David Hobbs was an apprentice at Jaguar when he first competed with a Morris Oxford in May 1959. From that day until his last race in 1990, he drove everything from Formula 1 to saloons and was especially successful racing in America.
Varied racing career includes Grand Prix debut
He starred in British club racing during the early 1960s with a Lotus Elite. The works car he shared with Frank Gardner won the 1300cc class at the 1962 Le Mans 24 Hours when eighth overall. Formula Junior and F2 followed in successive seasons although 1965 was disrupted by breaking his jaw in a road accident. Hobbs then finished third on his Formula 1 debut at Syracuse in 1966 with Reg Parnell’s Lotus 33-Climax. He drove sports cars such as the mighty Lola T70 and Bernard White’s Ferrari 250LM at the time.
White acquired a Ford GT40 for that winter’s Springbok series during which Hobbs and Mike Hailwood won at Bulawayo and Pietermaritzburg. It was White who gave Hobbs his Grand Prix debut in the 1967 British GP. His old BRM P261 was eighth that day and ninth in Canada, and he was also 10th in the German GP in a Formula 2 Lola T100-BMW.
A winner in sports cars
He was drafted into the Honda team for the following year’s Italian GP but F1 opportunities were few and far between. Regular employment during 1968 was with John Wyer’s Gulf-sponsored Ford GT40 in the International Championship for Makes. The highlight was the Monza 1000Kms when Hobbs and regular co-driver Paul Hawkins won after Jacky Ickx’s sister car retired. He also won the non-championship Kyalami Nine Hours with Ickx and the team’s Mirage M1-Ford prototype.
Another season with Wyer‘s GT40 included third in the 1969 Le Mans 24 Hours – his best result from 20 appearances in the race. Having spent much of the 1960s seemingly on the verge of real international success, his career gathered momentum in America that year.
North America success and final F1 starts
His 1969 Formula A campaign only came about when plans for actor James Garner to race a works Surtees TS5-Chevrolet fell through. Hobbs made a late start as a consequence but won four times and only lost the title to Tony Adamowicz by a single point.
He switched to Carl Hogan’s McLaren M10B-Chevy to win the 1971 championship in the last season before it was renamed Formula 5000. Hobbs crashed a Penske Racing Lola-Ford on his Indianapolis 500 debut that year and finished 10th in the United States GP with a Penske-White McLaren M19A-Ford when substituting for Mark Donohue.

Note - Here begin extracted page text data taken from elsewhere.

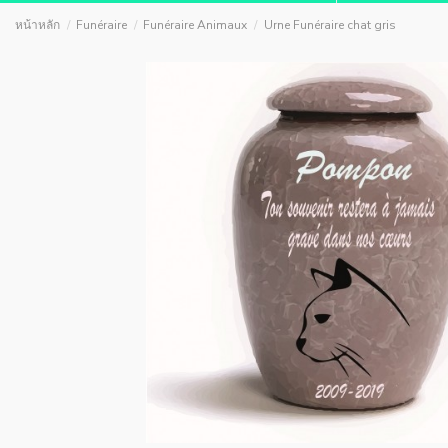
หน้าหลัก
Funéraire
Funéraire Animaux
Urne Funéraire chat gris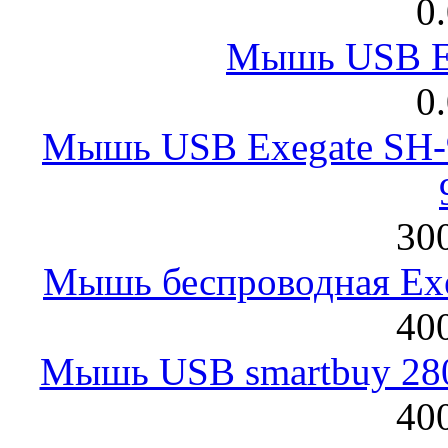
0
Мышь USB E
0
Мышь USB Exegate SH-9
300
Мышь беспроводная Exeg
400
Мышь USB smartbuy 28
400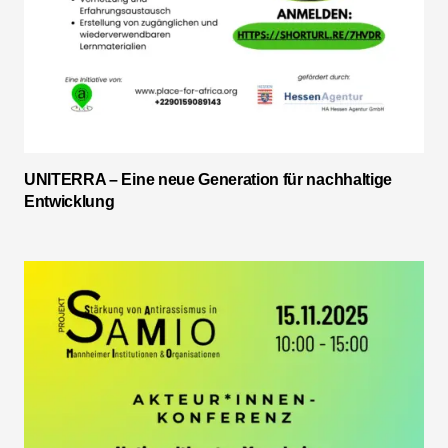
UNITERRA – Eine neue Generation für nachhaltige
Entwicklung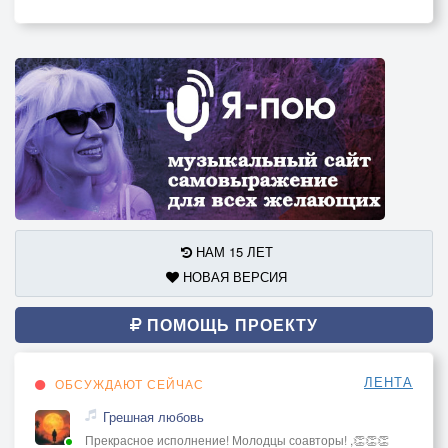
НАМ 15 ЛЕТ
НОВАЯ ВЕРСИЯ
ПОМОЩЬ ПРОЕКТУ
ЛЕНТА
ОБСУЖДАЮТ СЕЙЧАС
Грешная любовь
Прекрасное исполнение! Молодцы соавторы! ,👏👏👏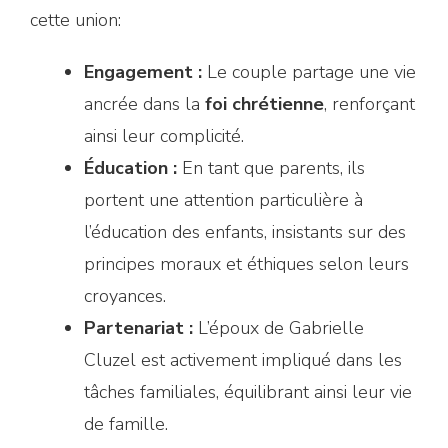
cette union:
Engagement :
Le couple partage une vie
ancrée dans la
foi chrétienne
, renforçant
ainsi leur complicité.
Éducation :
En tant que parents, ils
portent une attention particulière à
l’éducation des enfants, insistants sur des
principes moraux et éthiques selon leurs
croyances.
Partenariat :
L’époux de Gabrielle
Cluzel est activement impliqué dans les
tâches familiales, équilibrant ainsi leur vie
de famille.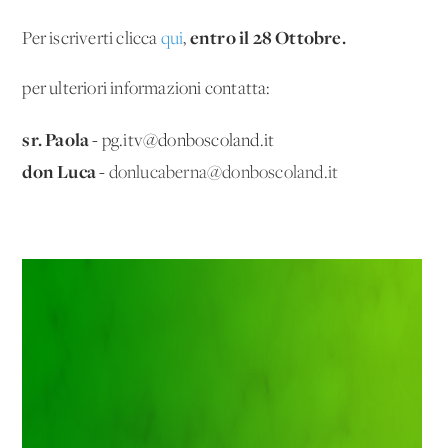
entro il 28 Ottobre.
Per iscriverti clicca
qui
,
per ulteriori informazioni contatta:
sr. Paola -
pg.itv@donboscoland.it
don Luca -
donlucaberna@donboscoland.it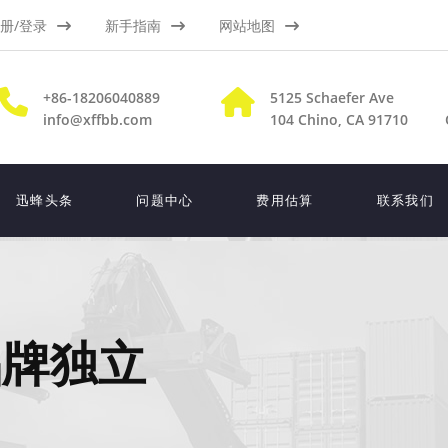
册/登录
新手指南
网站地图
+86-18206040889
5125 Schaefer Ave
info@xffbb.com
104
Chino, CA 91710
迅蜂头条
问题中心
费用估算
联系我们
品牌独立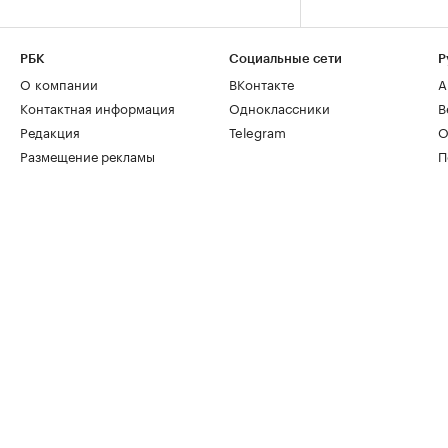
РБК
Социальные сети
Р
О компании
ВКонтакте
А
Контактная информация
Одноклассники
В
Редакция
Telegram
О
Размещение рекламы
П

The best of his four Indy 500 starts was when Hobbs qualified Roy Woods’ Carling Black Label McLaren M16D-Offenhauser on the outside of row three before finishing fifth in 1974. He also made two final GP starts that year when replacing the injured Hailwood in Austria and Italy. His Yardley McLaren M23-Ford finished seventh and ninth respectively.
Hobbs was an 11-time winner in North America’s IMSA Championship and finished fourth in the 1977 standings with a McLaren-run BMW 320i. He spearheaded that programme before switching to John Fitzpatrick Racing and Porsche in 1982.
He was a top-four finisher at Le Mans for three of the next four years and was third in the race once more in 1984. Hobbs also added the 1983 Trans-Am title to his varied c.v. after his DeAtley Motorsports Chevrolet Camaro won four times. Fifth with a Joest Porsche 962C in the 1988 Le Mans 24 Hours, he retired from racing in 1990.
That only accentuated his profile in America for he became the voice of F1 on American television.